Exercise aim
Write out the text of each of the following items line for line, keeping every word, number, and symbol unchanged.

Input
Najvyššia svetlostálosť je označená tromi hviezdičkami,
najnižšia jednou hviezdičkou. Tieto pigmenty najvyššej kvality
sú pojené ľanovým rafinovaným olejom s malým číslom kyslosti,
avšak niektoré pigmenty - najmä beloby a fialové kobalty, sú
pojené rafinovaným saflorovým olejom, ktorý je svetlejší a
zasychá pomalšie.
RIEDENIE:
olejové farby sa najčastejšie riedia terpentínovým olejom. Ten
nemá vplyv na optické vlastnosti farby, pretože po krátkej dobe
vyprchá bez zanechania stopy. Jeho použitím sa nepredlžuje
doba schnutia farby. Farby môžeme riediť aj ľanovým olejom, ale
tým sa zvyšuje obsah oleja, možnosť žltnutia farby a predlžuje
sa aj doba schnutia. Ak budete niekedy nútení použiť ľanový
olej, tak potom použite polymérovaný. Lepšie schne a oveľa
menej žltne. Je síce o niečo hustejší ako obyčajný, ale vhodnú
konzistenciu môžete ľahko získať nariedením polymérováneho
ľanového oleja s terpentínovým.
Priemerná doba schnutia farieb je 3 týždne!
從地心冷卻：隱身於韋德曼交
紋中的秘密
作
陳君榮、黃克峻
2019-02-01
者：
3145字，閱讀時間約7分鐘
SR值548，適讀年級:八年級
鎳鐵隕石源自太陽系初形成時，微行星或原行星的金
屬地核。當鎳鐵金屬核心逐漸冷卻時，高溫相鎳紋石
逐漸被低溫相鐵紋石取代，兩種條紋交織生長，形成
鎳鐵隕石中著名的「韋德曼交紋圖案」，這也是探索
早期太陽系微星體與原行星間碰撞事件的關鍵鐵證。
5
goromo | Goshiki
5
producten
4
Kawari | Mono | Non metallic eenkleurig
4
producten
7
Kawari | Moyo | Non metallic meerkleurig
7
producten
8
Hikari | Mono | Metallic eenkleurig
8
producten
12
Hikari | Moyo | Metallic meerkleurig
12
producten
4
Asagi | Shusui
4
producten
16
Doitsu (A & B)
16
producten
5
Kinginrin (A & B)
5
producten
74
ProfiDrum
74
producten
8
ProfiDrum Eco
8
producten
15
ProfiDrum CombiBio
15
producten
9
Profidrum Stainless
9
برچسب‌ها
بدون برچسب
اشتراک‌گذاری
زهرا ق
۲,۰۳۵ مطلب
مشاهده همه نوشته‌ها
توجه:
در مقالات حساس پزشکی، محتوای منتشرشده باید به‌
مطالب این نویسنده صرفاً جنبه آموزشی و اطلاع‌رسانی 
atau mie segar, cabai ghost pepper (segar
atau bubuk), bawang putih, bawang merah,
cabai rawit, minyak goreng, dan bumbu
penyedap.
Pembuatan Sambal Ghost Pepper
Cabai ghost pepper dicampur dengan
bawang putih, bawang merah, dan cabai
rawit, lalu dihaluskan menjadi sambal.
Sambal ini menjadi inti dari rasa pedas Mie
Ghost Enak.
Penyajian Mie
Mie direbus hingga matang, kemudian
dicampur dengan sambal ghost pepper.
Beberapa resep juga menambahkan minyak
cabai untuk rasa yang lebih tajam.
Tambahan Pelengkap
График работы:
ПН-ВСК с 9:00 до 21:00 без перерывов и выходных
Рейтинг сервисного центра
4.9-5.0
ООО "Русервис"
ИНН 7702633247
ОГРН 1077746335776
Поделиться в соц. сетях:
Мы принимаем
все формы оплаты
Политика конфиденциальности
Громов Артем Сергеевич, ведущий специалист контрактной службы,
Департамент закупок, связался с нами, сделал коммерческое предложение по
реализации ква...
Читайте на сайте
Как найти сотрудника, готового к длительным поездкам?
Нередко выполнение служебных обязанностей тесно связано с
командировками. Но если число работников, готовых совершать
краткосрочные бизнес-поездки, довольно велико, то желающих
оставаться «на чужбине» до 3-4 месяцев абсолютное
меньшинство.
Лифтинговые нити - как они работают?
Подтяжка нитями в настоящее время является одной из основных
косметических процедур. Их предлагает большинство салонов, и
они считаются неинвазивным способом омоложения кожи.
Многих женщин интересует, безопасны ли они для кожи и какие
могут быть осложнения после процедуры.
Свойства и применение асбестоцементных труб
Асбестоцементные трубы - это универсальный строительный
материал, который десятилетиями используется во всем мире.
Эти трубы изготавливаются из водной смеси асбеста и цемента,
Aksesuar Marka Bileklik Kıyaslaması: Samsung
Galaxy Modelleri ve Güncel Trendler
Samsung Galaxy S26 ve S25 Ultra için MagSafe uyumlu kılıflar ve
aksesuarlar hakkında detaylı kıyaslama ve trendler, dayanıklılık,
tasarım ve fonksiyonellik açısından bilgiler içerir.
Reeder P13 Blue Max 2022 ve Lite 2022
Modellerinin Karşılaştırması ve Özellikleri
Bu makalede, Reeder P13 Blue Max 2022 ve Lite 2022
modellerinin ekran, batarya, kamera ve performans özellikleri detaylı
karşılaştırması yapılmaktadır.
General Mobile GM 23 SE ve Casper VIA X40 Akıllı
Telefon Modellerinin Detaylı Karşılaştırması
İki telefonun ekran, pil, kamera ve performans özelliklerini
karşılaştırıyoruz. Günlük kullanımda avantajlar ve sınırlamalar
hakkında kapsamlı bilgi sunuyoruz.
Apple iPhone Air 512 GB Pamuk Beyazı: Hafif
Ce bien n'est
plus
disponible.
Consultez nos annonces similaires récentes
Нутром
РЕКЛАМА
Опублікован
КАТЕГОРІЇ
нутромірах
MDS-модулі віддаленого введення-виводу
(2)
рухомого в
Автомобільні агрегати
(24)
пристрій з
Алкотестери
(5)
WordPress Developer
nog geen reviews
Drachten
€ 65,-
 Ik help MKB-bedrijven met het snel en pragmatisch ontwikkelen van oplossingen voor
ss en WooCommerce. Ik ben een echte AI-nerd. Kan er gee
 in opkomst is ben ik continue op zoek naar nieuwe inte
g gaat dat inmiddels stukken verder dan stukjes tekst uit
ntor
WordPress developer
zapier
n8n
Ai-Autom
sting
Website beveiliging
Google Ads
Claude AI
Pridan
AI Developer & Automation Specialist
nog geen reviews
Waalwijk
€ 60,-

Exercise answer
Najvyššia svetlostálosť je označená tromi hviezdičkami,
najnižšia jednou hviezdičkou. Tieto pigmenty najvyššej kvality
sú pojené ľanovým rafinovaným olejom s malým číslom kyslosti,
avšak niektoré pigmenty - najmä beloby a fialové kobalty, sú
pojené rafinovaným saflorovým olejom, ktorý je svetlejší a
zasychá pomalšie.
RIEDENIE:
olejové farby sa najčastejšie riedia terpentínovým olejom. Ten
nemá vplyv na optické vlastnosti farby, pretože po krátkej dobe
vyprchá bez zanechania stopy. Jeho použitím sa nepredlžuje
doba schnutia farby. Farby môžeme riediť aj ľanovým olejom, ale
tým sa zvyšuje obsah oleja, možnosť žltnutia farby a predlžuje
sa aj doba schnutia. Ak budete niekedy nútení použiť ľanový
olej, tak potom použite polymérovaný. Lepšie schne a oveľa
menej žltne. Je síce o niečo hustejší ako obyčajný, ale vhodnú
konzistenciu môžete ľahko získať nariedením polymérováneho
ľanového oleja s terpentínovým.
Priemerná doba schnutia farieb je 3 týždne!
從地心冷卻：隱身於韋德曼交
紋中的秘密
作
陳君榮、黃克峻
2019-02-01
者：
3145字，閱讀時間約7分鐘
SR值548，適讀年級:八年級
鎳鐵隕石源自太陽系初形成時，微行星或原行星的金
屬地核。當鎳鐵金屬核心逐漸冷卻時，高溫相鎳紋石
逐漸被低溫相鐵紋石取代，兩種條紋交織生長，形成
鎳鐵隕石中著名的「韋德曼交紋圖案」，這也是探索
早期太陽系微星體與原行星間碰撞事件的關鍵鐵證。
5
goromo | Goshiki
5
producten
4
Kawari | Mono | Non metallic eenkleurig
4
producten
7
Kawari | Moyo | Non metallic meerkleurig
7
producten
8
Hikari | Mono | Metallic eenkleurig
8
producten
12
Hikari | Moyo | Metallic meerkleurig
12
producten
4
Asagi | Shusui
4
producten
16
Doitsu (A & B)
16
producten
5
Kinginrin (A & B)
5
producten
74
ProfiDrum
74
producten
8
ProfiDrum Eco
8
producten
15
ProfiDrum CombiBio
15
producten
9
Profidrum Stainless
9
برچسب‌ها
بدون برچسب
اشتراک‌گذاری
زهرا ق
۲,۰۳۵ مطلب
مشاهده همه نوشته‌ها
توجه:
در مقالات حساس پزشکی، محتوای منتشرشده باید به‌
مطالب این نویسنده صرفاً جنبه آموزشی و اطلاع‌رسانی 
atau mie segar, cabai ghost pepper (segar
atau bubuk), bawang putih, bawang merah,
cabai rawit, minyak goreng, dan bumbu
penyedap.
Pembuatan Sambal Ghost Pepper
Cabai ghost pepper dicampur dengan
bawang putih, bawang merah, dan cabai
rawit, lalu dihaluskan menjadi sambal.
Sambal ini menjadi inti dari rasa pedas Mie
Ghost Enak.
Penyajian Mie
Mie direbus hingga matang, kemudian
dicampur dengan sambal ghost pepper.
Beberapa resep juga menambahkan minyak
cabai untuk rasa yang lebih tajam.
Tambahan Pelengkap
График работы:
ПН-ВСК с 9:00 до 21:00 без перерывов и выходных
Рейтинг сервисного центра
4.9-5.0
ООО "Русервис"
ИНН 7702633247
ОГРН 1077746335776
Поделиться в соц. сетях:
Мы принимаем
все формы оплаты
Политика конфиденциальности
Громов Артем Сергеевич, ведущий специалист контрактной службы,
Департамент закупок, связался с нами, сделал коммерческое предложение по
реализации ква...
Читайте на сайте
Как найти сотрудника, готового к длительным поездкам?
Нередко выполнение служебных обязанностей тесно связано с
командировками. Но если число работников, готовых совершать
краткосрочные бизнес-поездки, довольно велико, то желающих
оставаться «на чужбине» до 3-4 месяцев абсолютное
меньшинство.
Лифтинговые нити - как они работают?
Подтяжка нитями в настоящее время является одной из основных
косметических процедур. Их предлагает большинство салонов, и
они считаются неинвазивным способом омоложения кожи.
Многих женщин интересует, безопасны ли они для кожи и какие
могут быть осложнения после процедуры.
Свойства и применение асбестоцементных труб
Асбестоцементные трубы - это универсальный строительный
материал, который десятилетиями используется во всем мире.
Эти трубы изготавливаются из водной смеси асбеста и цемента,
Aksesuar Marka Bileklik Kıyaslaması: Samsung
Galaxy Modelleri ve Güncel Trendler
Samsung Galaxy S26 ve S25 Ultra için MagSafe uyumlu kılıflar ve
aksesuarlar hakkında detaylı kıyaslama ve trendler, dayanıklılık,
tasarım ve fonksiyonellik açısından bilgiler içerir.
Reeder P13 Blue Max 2022 ve Lite 2022
Modellerinin Karşılaştırması ve Özellikleri
Bu makalede, Reeder P13 Blue Max 2022 ve Lite 2022
modellerinin ekran, batarya, kamera ve performans özellikleri detaylı
karşılaştırması yapılmaktadır.
General Mobile GM 23 SE ve Casper VIA X40 Akıllı
Telefon Modellerinin Detaylı Karşılaştırması
İki telefonun ekran, pil, kamera ve performans özelliklerini
karşılaştırıyoruz. Günlük kullanımda avantajlar ve sınırlamalar
hakkında kapsamlı bilgi sunuyoruz.
Apple iPhone Air 512 GB Pamuk Beyazı: Hafif
Ce bien n'est
plus
disponible.
Consultez nos annonces similaires récentes
Нутром
РЕКЛАМА
Опублікован
КАТЕГОРІЇ
нутромірах
MDS-модулі віддаленого введення-виводу
(2)
рухомого в
Автомобільні агрегати
(24)
пристрій з
Алкотестери
(5)
WordPress Developer
nog geen reviews
Drachten
€ 65,-
 Ik help MKB-bedrijven met het snel en pragmatisch ontwikkelen van oplossingen voor
ss en WooCommerce. Ik ben een echte AI-nerd. Kan er gee
 in opkomst is ben ik continue op zoek naar nieuwe inte
g gaat dat inmiddels stukken verder dan stukjes tekst uit
ntor
WordPress developer
zapier
n8n
Ai-Autom
sting
Website beveiliging
Google Ads
Claude AI
Pridan
AI Developer & Automation Specialist
nog geen reviews
Waalwijk
€ 60,-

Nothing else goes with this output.